A wordless picture book is a picture book whose narrative is expressed through the illustrations.

== Format ==
Wordless picture books, according to Arizona State University professor Frank Serafini, have "visually rendered narratives". The narrative can use elements of graphic novels such as gutters and panels. The narrative can also be expressed through full-page illustrations, with the story advanced by turning the page. With this kind of book, the reader participates in creating the narrative. The reader must interpret the character's actions, feelings, and motivations without text to affirm; understand some ambiguity in the narrative may remain; and create and explain hypothesis about the events of the book.

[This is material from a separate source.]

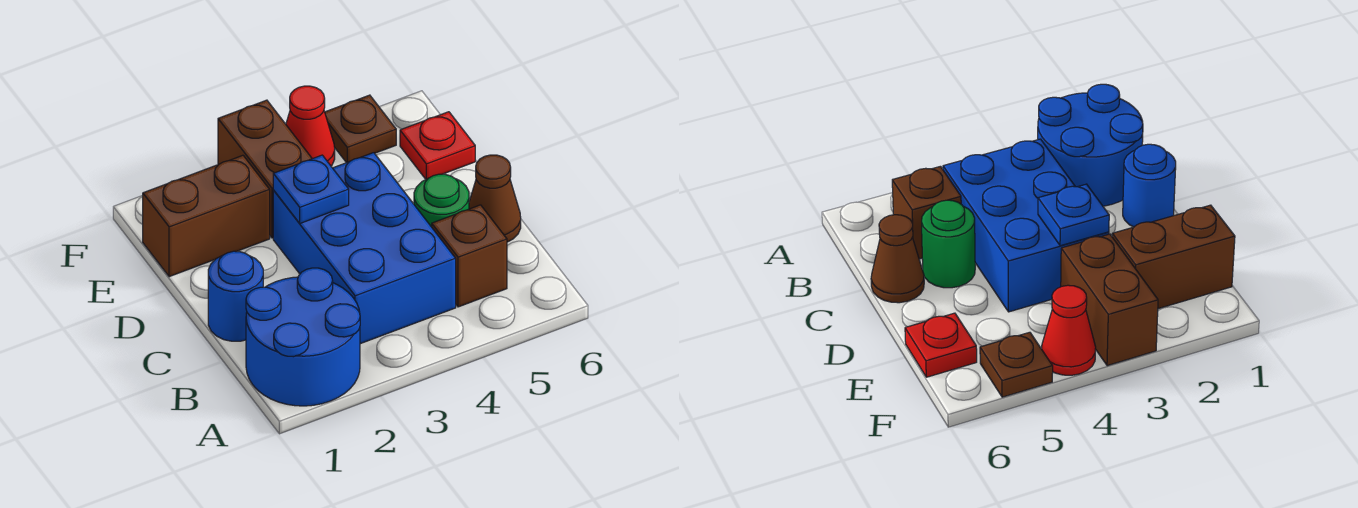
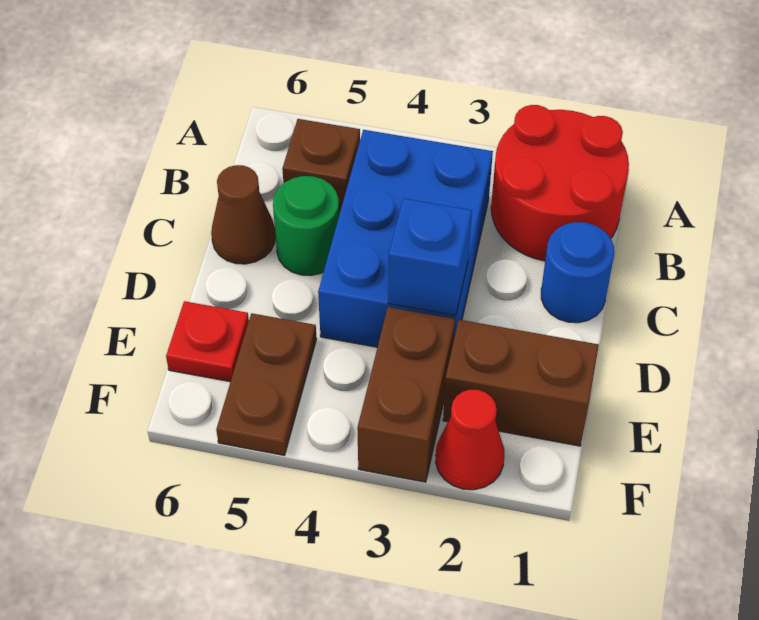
blue round brick A1:B2 level 1 -> red round brick A1:B2 level 1
blue plate D3 level 2 -> blue brick D3 level 2
red cone F4 level 1 -> red cone F2 level 1
brown plate F5 level 1 -> brown plate E5:F5 level 1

Wordless picture books will frequently have text containing metadata about the book, such as its title, illustrator, and copyright notice, and can also contain incidental text such as signs. Some of these books will also contain dialogue, onomatopoeia and as a framing device to begin or end the story. In the words of Serafini, "sparse written text that may be included there is there to support the visual images, anchor the narrative sequence, and call attention to various aspects of the visual narrative."

== History ==
These books began as educational tools for young children to tell stories and can still be a useful format for pre-literature children. However, some more recent wordless picture books require the reader to be acquainted with conventions around reading books and can be a fun challenge for older readers. Further, some wordless picture books address themes like slavery which are topically more appropriate for older readers. The number of wordless picture books has increased during the end of the 20th Century and during the 21st Century. David Wiesner has won 3 Caldecott Medals for his wordless picture books.

== Use in teaching ==
Because of the reader participation in the wordless picture book these stories can offer benefits for emerging readers. These kinds of books can be stepping stones for readers to graphic novels and other non-traditional texts. These can also be used with older students for teaching around inferencing and helping students to make explicit implicit understandings. This kind of work can also be useful with English-language learners as it lets them improve their spoken language proficiency with texts more complex than they would be able to read in English. Wordless picture books can also be used as writing prompts, with students providing their own narration or dialogue. These books may also be useful for expanding cultural knowledge and understanding.